Mark O’Donoghue the CEO of Finlease talks about getting the best out of your bank and home loan lender.
I would like to start this article by providing a basic concept that money is a raw material no different to fuel, tyres or groceries.
It is a commodity offered by many who are prepared to compete against each other to secure you as a client who uses their product.
In the process of seeking your patronage they will need to do (within reason) what it takes to secure that patronage whilst still being a reasonable outcome for them.
As we all know the dynamics of market pressure and competition creates the most favourable outcome for customers.
I do understand that many business owners and individuals may not be entirely confident that they have the best outcome for their banking relationships and home loans. Although they may be quite exceptional in their own areas of expertise such as logging and haulage, their knowledge of finance and what can be seen as a reasonable arrangement may be not as robust.
So here are the two really easy steps:-
Company banking arrangements
If a business owner is unsure that they have the best facility in terms of interest rates, covenants and security levels required, there is a very easy way to test this.
Simply have one or two of the other banks pitch for your business. A brief meeting and the provision of some basic financial information is all that those banks require. They will do the work to pitch for your business.

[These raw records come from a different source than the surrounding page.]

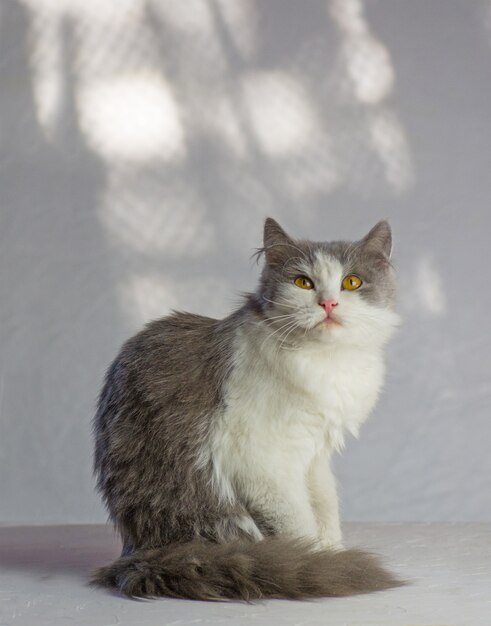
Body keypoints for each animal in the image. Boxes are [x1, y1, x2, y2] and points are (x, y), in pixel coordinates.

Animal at [92, 217, 404, 596]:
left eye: (351, 282)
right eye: (303, 282)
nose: (328, 304)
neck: (327, 362)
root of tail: (139, 550)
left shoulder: (315, 456)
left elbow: (326, 509)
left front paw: (333, 553)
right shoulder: (262, 461)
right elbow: (300, 523)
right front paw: (319, 561)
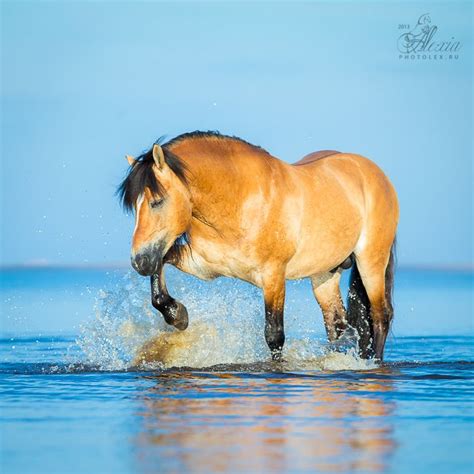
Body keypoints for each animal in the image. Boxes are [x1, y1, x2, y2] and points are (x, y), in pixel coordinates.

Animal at [118, 131, 400, 362]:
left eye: (157, 201)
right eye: (134, 206)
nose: (138, 261)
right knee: (337, 324)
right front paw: (177, 315)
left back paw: (374, 362)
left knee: (380, 315)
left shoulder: (273, 277)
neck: (240, 203)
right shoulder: (203, 266)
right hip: (324, 274)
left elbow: (274, 335)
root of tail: (376, 174)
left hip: (371, 261)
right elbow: (160, 271)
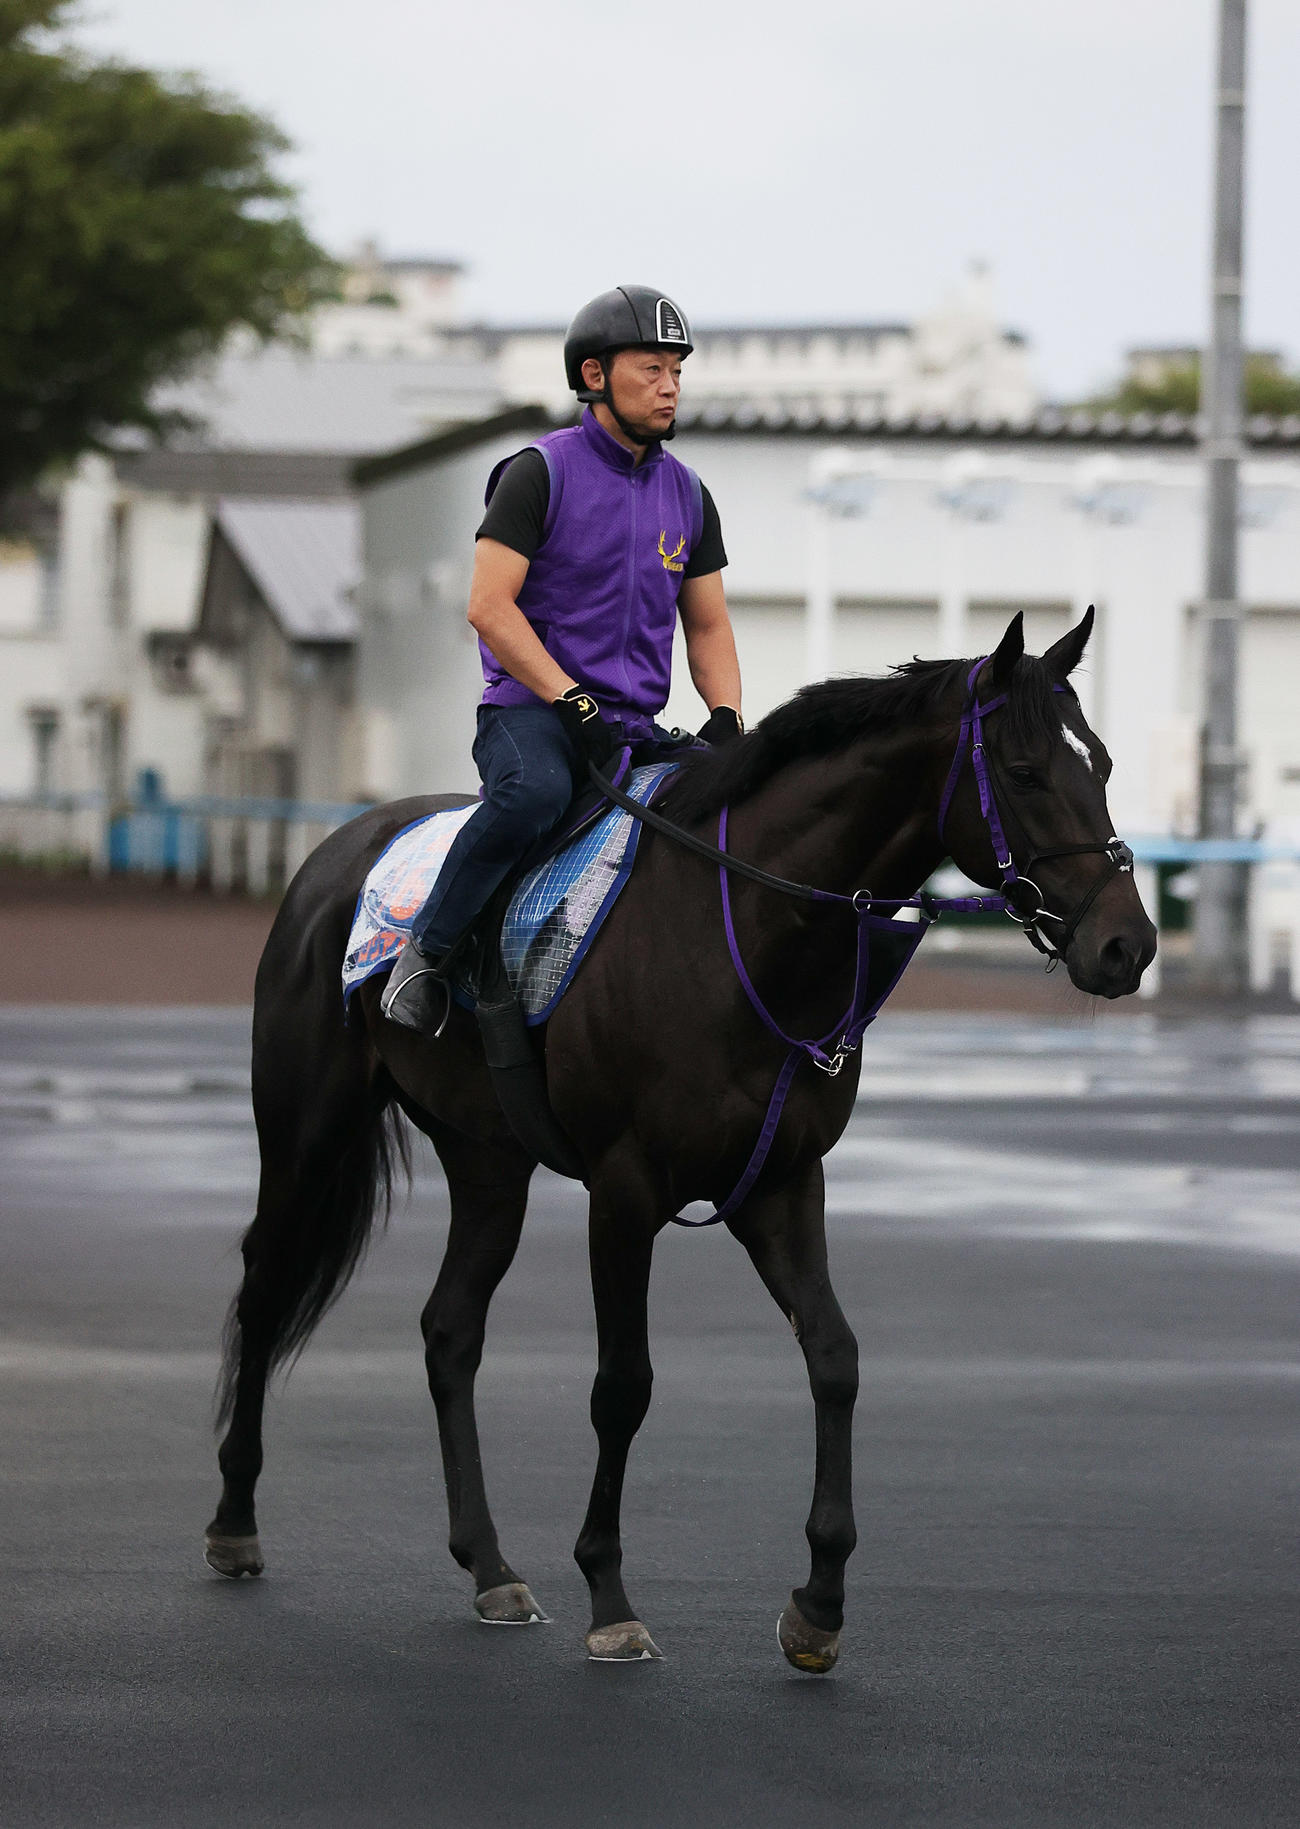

You can then review those alternate arrangements and either renegotiate your current position with your existing bank or migrate to the alternative bank should you so desire.
This small investment in time will either confirm to you that your present facilities are within market, give you the knowledge to negotiate a better outcome and/or change to a better banking structure.
This small investment in time may save you thousands over the longer term.
In order to share this very simple tip, I need to share with you the fact that despite being a 25 year veteran of finance, I was blissfully unaware that I was paying too much for my home loan.
I became aware, quite by accident that the home loan provider that I was using was offering a lower rate of interest on a home loan identical to mine.
When I rang them, they confirmed to me that the lower rate was “an offer to new clients”. Upon my expressing concern that being an existing client with five years of loyalty simply meant that I was paying a higher interest rate, they informed me that they would provide the lower rate of interest as a part of their “client retention program”.
I will spare you the details of my emotional response and simply summarise my second easy tip to get the best out of your home loan lenders and that is to make a note in your diary every three months to compare (via a simple internet search) what your home loan lender is providing to new clients to ensure you continue to get the best rate for your home loan.
Five minutes of your time every now and then can save some real dollars.
One final comment, it may be time to look at fixing the interest rate for 3 to 5 years on a portion of your home loan. Although we are still in a low rate environment, when the economy improves, home loan rates are the first thing to go up and the fixed rates go up quickly when it is about to turn. So it is worthwhile considering locking in some of your debt at these historical low rates. Food for thought.